Oreo deploys timely innovation like a superpower, quickly dropping crazy, limited-edition flavors (like Halloween cookies or the viral Wasabi stunt) that get people talking and snapping photos, which private label brands are too slow to match. 

Not only that, by teaming up with massive other big name brands like Coca-Cola or cool brands like Supreme, they are constantly reinventing ways to stay front of mind. Yet at the same time, every one of these moves reinforces the value of the Oreo brand name itself

Both of these two areas are vital for brand names to evolve, and create new value for consumers that rediscovers and reinvents the unique advantages that made them household names in the first place.

Highlight brand – Barilla

Even in supermarkets, the home turf of private labels, few brands face more threat than Italian giant Barilla. Pasta and sauces represent some of the fiercest private label battlegrounds. And yet, it has continued to post steady volume and EBITDA growth, alongside rising brand value.

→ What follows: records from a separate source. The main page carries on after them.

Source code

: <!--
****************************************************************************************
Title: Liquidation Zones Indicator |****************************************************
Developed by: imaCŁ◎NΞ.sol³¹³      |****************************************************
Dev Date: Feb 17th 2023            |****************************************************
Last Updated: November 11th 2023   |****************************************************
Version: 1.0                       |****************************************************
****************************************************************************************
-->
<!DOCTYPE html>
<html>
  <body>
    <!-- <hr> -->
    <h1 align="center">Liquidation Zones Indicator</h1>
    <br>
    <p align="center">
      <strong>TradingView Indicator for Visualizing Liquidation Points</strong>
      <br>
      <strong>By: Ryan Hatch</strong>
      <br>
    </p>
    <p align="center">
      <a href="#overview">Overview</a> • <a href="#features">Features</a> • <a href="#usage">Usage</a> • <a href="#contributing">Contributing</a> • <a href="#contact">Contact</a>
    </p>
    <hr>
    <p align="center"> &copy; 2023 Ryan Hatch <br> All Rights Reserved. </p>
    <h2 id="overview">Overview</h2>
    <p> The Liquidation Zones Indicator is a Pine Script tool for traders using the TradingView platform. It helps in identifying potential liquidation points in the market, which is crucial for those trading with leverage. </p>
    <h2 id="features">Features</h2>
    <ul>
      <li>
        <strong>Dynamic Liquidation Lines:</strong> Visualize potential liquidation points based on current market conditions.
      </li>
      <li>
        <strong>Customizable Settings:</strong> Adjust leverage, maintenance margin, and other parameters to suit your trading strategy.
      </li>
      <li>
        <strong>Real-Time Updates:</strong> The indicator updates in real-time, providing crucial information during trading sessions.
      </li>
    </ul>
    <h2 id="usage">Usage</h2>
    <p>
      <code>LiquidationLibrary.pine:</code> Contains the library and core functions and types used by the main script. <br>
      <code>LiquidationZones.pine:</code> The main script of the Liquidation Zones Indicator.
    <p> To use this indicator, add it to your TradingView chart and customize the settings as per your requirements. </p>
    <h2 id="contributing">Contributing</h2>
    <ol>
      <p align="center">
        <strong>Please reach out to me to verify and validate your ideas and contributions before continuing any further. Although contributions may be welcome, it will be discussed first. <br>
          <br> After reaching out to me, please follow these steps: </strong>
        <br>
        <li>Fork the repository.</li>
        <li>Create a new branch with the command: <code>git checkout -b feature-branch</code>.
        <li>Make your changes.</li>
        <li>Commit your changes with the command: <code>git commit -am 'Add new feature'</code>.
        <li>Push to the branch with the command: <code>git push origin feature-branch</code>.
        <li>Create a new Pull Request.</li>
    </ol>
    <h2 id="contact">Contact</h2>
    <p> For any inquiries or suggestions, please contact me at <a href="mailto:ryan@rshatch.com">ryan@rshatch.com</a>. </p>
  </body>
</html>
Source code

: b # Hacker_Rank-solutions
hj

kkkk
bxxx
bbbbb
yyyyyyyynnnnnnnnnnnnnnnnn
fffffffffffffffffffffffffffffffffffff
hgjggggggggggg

A large part of this success has been built on investment in their premium lines like ‘Al Bronzo’, which stress distinctive taste, texture and heritage. While private labels are strong at undercutting on price, they struggle more when brands lean the other way, using brand authenticity as a price lever.

Not-so-humble spaghetti.

Meanwhile, Barilla have also been proactive in looking towards innovation, opening a specialist center to increase their ability to keep up with market demands – from high protein pasta to pasta sauces that capitalise on the latest taste trends.